Chlorine is used most frequently as a sanitizing agent for produce. It removes most of the bacteria, but it can cause mutations or carcinogenic reaction products by reacting with organic residues (Sapers, 2001). Ozone is a sanitizing agent that is approved by the FDA (Sapers, 2001), and it can be used instead of chlorine. It is ineffective on pears, but it works on other fruits and vegetables. Another product, chlorine oxide, is effective in removing E. coli from exposed apples (Sapers, 2001). New methods for decontaminating and sanitizing produce are being researched, and up to this point, no method is 100% effective.

Scientists are coming up with new ways to use sanitizing agents, one of which is hydrogen peroxide. Hydrogen peroxide treatment takes up to an hour and can cause damage to small, soft fruits such as raspberries, but is highly effective in its vapor form (Sapers, 2001). Using other anti-microbial sanitizing products in their vapor phases is extremely useful in removing bacteria. Sapers (2001) showed that bacteria can cling to fruits, and that there are many ways to remove the microbes. This was useful to my study, because I tested non-pathogenic strains of E. coli on apples, and looked at which fruit wash was most effective in removing bacteria. However, I did not use large commercial washers to wash my apples, only a sink in the laboratory.

Even if fruits and vegetables are washed after being purchased at the grocery store, there is still a potential for contamination. High numbers of bacteria can be found inside refrigerators. Studies have shown that foodborne illnesses are three times higher in private homes than in commercial businesses (Jackson et al., 2007). Improper cleaning, lack of maintenance, and incorrect storage of food are some factors that can increase the risk of contamination of food, such as produce. Bacteria can spread from unwashed raw foods or contaminated hands and surfaces. From there, bacteria can cling to the inside of a refrigerator, which can lead to a longer exposure time for contamination (Jackson et al., 2007). Most people do not set the refrigerator temperature to the correct setting in their home, which can produce bacterial growth. Jackson et al. (2007) stated that when refrigerators are set too high, growth of organisms and pathogens such as Staphylococcus aureus, Salmonella spp., Listeria monocyogens, and Yersinia enterocolitica can occur. Bacteria can also be transferred onto food from utensils, sponges, and towels. Jackson et al. (2007) looked for Campylobacter spp., E. coli O157:H7, L. monocytogenes, S. aureus, Salmonella spp., and Y. enterocolitica on the inside of refrigerators to examine the prevalence of these pathogens.

Their study examined 342 randomly selected households.

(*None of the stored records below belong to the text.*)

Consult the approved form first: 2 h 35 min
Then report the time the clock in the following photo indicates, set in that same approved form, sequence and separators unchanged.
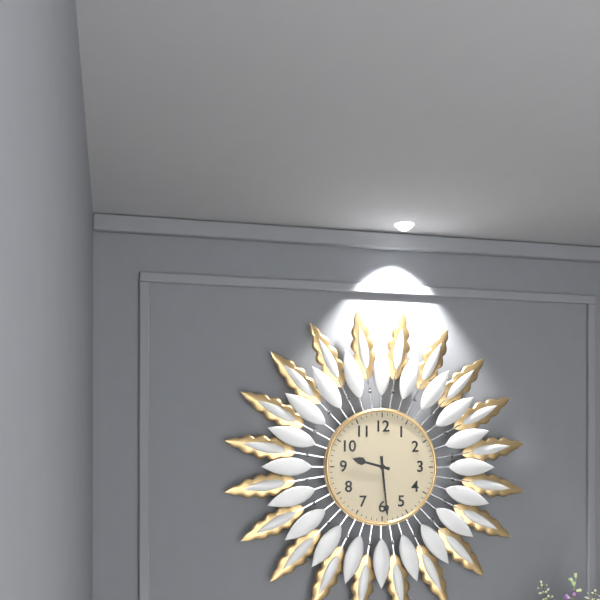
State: 9 h 29 min
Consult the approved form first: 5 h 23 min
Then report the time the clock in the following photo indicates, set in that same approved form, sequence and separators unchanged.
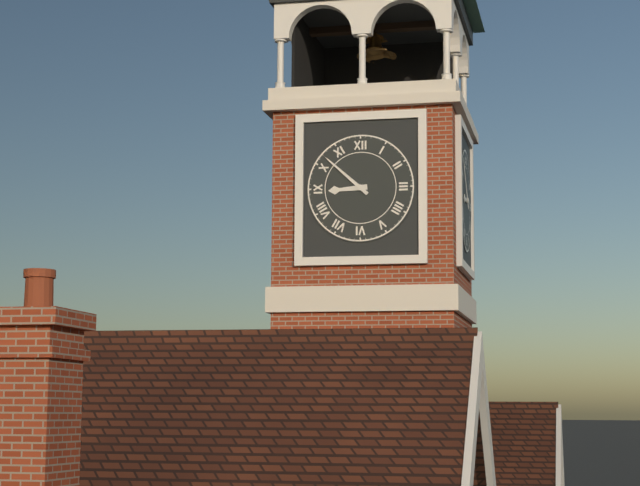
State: 8 h 52 min
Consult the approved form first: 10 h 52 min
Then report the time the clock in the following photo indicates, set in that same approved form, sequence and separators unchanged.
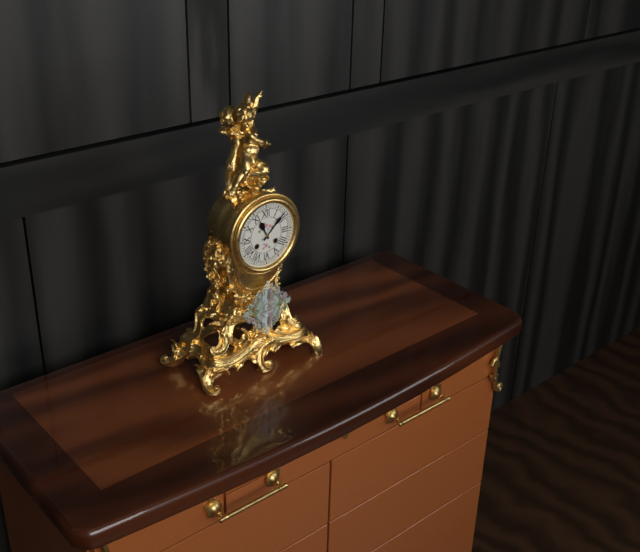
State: 11 h 08 min
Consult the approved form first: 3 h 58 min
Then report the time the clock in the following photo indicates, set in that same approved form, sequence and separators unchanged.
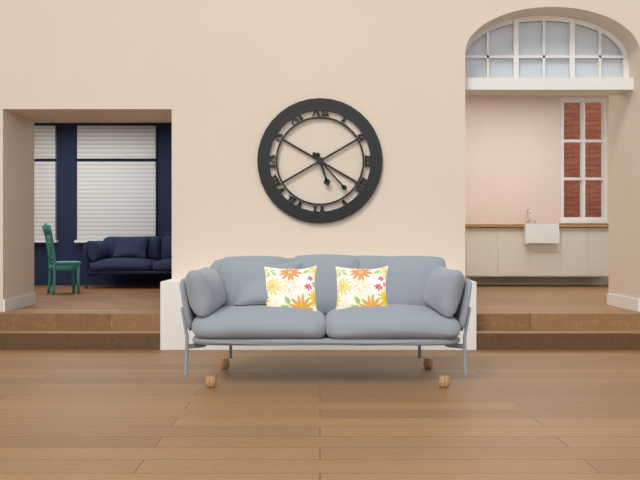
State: 5 h 23 min
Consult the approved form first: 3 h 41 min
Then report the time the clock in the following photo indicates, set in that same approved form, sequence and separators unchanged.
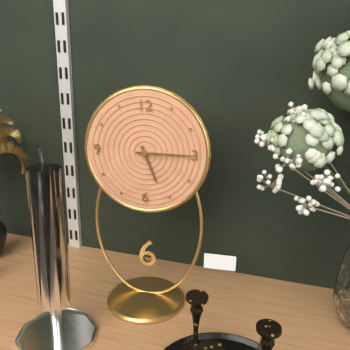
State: 5 h 15 min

The refrigerator from each household was swabbed with a sponge at its base, shelves and side, and the sponge was chilled and taken back to the lab. Within six hours, each sponge was soaked in 250 ml of sample stock solution, recovered for four hours, diluted in Maximum Recovery Dilutent, and then placed on four plates containing different types of agar (Jackson et al., 2007). The samples were incubated for 24-48 hours at temperatures of 25-37 ˚ C (depending on the type of agar), and the results detected certain types of bacteria. Parts of the sample stock were also put in broth solutions and incubated to detect the presence of other bacteria.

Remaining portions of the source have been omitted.